* _Exercise instructions_: Revise the tariffs article from "Tariffs have upended" to "and consumers alike.", replacing "uncertainty" with "volatility".

* _Selected extract_:

===============

Skip to content

A Most Important Earnings Season

Tariffs have upended global trade, distorted U.S. markets across key sectors, and introduced a wave of uncertainty for businesses and consumers alike.

While some industries may benefit, I believe tariffs will be a net drag on the U.S. economy and ripple negatively across global markets. I am not alone in this view, but we'll let the data speak for itself.

I'm going to watch three data points:

  1. U.S. Earnings
  2. U.S. balance of trade
  3. U.S. inflation

📆 2025 U.S. Tariff Timeline

🧱 Metals & Machinery

Date Category Tariff Rate Notes
Mar 12 Steel & Aluminum 25% Initial rate on most countries
Jun 4 Steel & Aluminum 50% Rate doubled; UK exempt
Aug 1 Copper (semi-finished) 50% Includes wire, rods, sheets, tubing
Aug 1 Electrical Components & Machinery 50% Includes motors, connectors, circuit boards
Aug 18 Steel & Aluminum Derivatives 50% 407 additional products added
Aug 18 Chemicals & Industrial Inputs 50% Includes adhesives, coatings, specialty compounds

⛽ Fuel Tariffs (Country-Specific)

===============

* _Saved entries_:
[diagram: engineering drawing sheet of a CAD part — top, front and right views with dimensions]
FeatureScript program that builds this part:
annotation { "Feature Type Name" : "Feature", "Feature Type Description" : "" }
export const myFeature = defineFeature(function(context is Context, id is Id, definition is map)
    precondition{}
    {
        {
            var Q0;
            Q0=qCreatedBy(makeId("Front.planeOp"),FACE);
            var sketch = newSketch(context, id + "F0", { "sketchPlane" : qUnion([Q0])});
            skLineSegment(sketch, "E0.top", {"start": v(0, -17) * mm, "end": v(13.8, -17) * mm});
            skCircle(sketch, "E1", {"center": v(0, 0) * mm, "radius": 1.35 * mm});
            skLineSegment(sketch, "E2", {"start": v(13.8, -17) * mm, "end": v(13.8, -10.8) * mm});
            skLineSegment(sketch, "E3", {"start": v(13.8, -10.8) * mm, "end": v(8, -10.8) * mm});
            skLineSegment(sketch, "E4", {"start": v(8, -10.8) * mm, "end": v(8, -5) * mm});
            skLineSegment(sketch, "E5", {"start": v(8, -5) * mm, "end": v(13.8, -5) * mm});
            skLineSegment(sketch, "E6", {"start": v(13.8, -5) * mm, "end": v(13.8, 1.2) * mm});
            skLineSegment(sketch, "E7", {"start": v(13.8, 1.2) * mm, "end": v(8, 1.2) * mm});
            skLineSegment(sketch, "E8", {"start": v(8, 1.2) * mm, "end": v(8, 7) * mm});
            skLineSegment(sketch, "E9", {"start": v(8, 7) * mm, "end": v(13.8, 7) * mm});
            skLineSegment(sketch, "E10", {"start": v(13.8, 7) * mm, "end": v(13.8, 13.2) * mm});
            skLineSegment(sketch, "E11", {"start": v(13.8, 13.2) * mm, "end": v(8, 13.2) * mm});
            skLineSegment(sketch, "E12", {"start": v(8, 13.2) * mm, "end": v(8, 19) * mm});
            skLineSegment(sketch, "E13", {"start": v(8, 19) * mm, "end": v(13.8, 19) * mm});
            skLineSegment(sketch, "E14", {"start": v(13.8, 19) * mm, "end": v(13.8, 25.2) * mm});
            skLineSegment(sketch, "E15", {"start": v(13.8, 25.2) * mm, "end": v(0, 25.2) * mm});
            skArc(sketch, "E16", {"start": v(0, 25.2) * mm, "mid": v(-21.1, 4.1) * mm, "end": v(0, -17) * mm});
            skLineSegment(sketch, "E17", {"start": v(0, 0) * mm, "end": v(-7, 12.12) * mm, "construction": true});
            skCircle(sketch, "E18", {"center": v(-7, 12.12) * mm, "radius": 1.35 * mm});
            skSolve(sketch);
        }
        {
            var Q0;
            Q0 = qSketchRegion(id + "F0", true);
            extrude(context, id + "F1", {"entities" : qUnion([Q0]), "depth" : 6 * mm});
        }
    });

===============

* _Finished task_:
Tariffs have upended global trade, distorted U.S. markets across key sectors, and introduced a wave of volatility for businesses and consumers alike.